James was especially disappointed because Lovecraft wrote for what was then his modern era. If he was writing now, he’d write for the current modern era. So the idea of a modern Cthulhu mythos role-playing game appealed to him. Cthulhu Now, however, didn’t recognize the problems of moving older fiction to modern times.
Although James didn’t name it specifically, what he was writing about is the “cellphone problem”. It doesn’t have to involve actual cellphones. It’s just that they’re the most obvious of the issues. The cellphone problem is that modern technology makes a lot of old fiction unusable in the modern era. It’s difficult to isolate someone who owns a cellphone.
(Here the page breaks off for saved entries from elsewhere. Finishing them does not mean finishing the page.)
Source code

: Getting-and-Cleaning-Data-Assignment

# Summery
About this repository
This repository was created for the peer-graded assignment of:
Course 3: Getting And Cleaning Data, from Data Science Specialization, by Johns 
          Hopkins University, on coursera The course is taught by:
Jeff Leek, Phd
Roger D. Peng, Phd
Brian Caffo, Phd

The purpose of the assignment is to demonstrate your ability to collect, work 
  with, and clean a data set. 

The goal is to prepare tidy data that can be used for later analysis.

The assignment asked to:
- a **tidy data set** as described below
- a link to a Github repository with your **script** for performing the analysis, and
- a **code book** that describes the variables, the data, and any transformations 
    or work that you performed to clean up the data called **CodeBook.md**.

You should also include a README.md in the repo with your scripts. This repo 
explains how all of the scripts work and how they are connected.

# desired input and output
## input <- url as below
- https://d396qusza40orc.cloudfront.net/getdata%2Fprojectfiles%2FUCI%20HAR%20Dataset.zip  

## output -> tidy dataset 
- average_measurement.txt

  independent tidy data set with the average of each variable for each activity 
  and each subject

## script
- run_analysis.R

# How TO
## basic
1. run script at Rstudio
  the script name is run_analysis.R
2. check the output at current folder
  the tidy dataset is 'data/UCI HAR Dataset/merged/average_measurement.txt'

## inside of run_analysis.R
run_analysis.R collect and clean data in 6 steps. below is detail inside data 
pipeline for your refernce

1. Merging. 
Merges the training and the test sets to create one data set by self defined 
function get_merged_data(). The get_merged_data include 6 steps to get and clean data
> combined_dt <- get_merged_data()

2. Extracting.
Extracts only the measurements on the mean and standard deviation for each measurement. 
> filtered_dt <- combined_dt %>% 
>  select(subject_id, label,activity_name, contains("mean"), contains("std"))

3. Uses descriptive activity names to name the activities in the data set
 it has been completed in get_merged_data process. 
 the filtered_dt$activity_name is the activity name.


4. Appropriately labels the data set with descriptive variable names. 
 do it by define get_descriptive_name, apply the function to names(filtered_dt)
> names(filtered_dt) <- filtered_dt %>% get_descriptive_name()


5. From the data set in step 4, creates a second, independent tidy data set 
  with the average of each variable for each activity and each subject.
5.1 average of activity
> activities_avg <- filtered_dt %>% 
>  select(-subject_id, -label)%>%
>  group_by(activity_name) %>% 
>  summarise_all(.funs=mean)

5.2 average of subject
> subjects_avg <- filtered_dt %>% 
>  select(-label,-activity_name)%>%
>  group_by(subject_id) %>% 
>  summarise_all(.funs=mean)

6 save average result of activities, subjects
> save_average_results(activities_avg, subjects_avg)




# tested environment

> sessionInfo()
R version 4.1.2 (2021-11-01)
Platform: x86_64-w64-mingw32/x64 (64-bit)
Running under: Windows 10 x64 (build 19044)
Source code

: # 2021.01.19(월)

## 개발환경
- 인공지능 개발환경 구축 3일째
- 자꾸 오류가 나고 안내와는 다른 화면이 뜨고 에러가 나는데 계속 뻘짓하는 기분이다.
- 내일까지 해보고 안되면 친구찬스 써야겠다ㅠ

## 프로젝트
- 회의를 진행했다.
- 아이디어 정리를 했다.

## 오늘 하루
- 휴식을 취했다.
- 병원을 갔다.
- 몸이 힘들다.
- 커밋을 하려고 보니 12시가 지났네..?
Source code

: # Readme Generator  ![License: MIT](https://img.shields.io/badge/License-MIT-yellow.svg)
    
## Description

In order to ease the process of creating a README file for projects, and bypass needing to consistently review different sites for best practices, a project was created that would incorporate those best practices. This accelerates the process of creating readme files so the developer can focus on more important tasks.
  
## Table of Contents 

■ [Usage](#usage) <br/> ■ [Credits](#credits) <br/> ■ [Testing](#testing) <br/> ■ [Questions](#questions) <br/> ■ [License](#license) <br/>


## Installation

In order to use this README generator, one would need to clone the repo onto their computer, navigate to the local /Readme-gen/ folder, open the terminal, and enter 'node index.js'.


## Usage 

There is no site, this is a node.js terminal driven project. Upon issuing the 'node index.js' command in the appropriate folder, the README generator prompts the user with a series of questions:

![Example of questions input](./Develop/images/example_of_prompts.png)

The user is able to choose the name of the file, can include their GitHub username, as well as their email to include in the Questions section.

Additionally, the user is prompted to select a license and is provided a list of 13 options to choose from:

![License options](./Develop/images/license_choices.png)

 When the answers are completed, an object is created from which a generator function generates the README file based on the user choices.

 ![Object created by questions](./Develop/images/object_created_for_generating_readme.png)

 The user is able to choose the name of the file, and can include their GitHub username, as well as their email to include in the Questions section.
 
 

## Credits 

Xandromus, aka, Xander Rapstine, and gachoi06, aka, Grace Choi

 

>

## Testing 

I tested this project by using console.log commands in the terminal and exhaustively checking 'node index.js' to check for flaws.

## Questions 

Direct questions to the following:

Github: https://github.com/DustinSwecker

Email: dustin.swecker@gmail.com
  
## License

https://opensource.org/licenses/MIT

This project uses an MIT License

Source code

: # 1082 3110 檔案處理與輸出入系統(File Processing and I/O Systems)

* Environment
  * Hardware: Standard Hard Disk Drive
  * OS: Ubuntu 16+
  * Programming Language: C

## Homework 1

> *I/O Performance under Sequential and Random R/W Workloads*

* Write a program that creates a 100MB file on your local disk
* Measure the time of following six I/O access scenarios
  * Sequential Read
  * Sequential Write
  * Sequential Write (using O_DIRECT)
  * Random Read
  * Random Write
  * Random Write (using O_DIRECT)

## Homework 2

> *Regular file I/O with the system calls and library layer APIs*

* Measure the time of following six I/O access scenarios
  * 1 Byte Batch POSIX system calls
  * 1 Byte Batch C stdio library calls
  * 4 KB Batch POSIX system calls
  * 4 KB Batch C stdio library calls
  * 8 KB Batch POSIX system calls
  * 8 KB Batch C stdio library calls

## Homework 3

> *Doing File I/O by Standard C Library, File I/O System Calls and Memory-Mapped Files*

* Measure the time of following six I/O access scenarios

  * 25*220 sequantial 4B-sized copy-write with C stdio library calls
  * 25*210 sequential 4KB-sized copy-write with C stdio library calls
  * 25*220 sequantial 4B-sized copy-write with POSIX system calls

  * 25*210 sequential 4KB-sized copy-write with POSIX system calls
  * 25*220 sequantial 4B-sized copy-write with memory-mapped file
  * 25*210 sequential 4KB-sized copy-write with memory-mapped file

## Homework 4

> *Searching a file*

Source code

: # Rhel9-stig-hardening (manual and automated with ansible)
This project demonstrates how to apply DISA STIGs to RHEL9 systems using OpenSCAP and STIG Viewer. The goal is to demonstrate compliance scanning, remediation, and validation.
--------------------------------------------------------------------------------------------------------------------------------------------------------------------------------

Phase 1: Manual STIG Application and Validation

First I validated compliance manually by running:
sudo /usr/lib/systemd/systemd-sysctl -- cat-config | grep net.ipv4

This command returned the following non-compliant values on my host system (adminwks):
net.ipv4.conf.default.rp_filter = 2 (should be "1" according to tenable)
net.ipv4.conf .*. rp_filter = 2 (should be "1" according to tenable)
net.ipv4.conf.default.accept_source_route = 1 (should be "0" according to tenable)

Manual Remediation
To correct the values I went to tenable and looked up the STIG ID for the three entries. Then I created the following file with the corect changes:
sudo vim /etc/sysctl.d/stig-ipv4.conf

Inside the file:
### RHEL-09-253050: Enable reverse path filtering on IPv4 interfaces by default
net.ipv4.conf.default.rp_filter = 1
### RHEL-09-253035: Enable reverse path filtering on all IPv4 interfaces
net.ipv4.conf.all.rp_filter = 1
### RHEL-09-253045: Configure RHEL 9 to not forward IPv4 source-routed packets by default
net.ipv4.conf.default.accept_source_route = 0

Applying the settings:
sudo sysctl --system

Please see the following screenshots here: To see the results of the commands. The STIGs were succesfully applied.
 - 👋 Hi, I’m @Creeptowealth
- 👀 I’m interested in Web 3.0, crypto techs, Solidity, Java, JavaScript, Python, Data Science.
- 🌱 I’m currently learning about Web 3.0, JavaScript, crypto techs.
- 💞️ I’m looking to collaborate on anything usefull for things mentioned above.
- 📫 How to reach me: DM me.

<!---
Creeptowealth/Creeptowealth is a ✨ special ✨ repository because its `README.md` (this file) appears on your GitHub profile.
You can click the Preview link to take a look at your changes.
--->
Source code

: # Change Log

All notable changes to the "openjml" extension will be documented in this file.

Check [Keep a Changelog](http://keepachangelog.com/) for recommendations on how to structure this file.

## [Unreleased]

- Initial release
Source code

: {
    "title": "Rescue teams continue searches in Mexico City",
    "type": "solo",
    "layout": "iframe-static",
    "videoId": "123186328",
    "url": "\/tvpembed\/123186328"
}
You can brick the cellphone signal, but this only highlights that something out there is bricking the cellphone signal. And even with that, the cellphone contains a very high quality camera, a reasonably high quality tape recorder, and a very useful GPS device.
Some now even contain satellite for emergency use, which don’t rely on access to a cell tower. A GM who regularly bricks such devices is railroading, pure and simple. They are limiting the players’ options artificially so that the player characters can only go where the railroad—the GM—wants them to go.
This is, I suspect, one of the main reasons Sandy Peterson chose to set Call of Cthulhu in the twenties. While it’s true that, as James lamented, Lovecraft set his stories in his then-present, it’s just as true that that is when he set them. Had he lived into the twenty-first century his new stories would have had to change so much that they would no longer resemble his old ones. The increase in destructive power available to humans, the increase in knowledge about the past and about the universe, the increase in forensic technology, and the increase in documentary ability both at the personal and government levels all make his twenties-era stories practically impossible—or make his elder horrors ridiculously weak.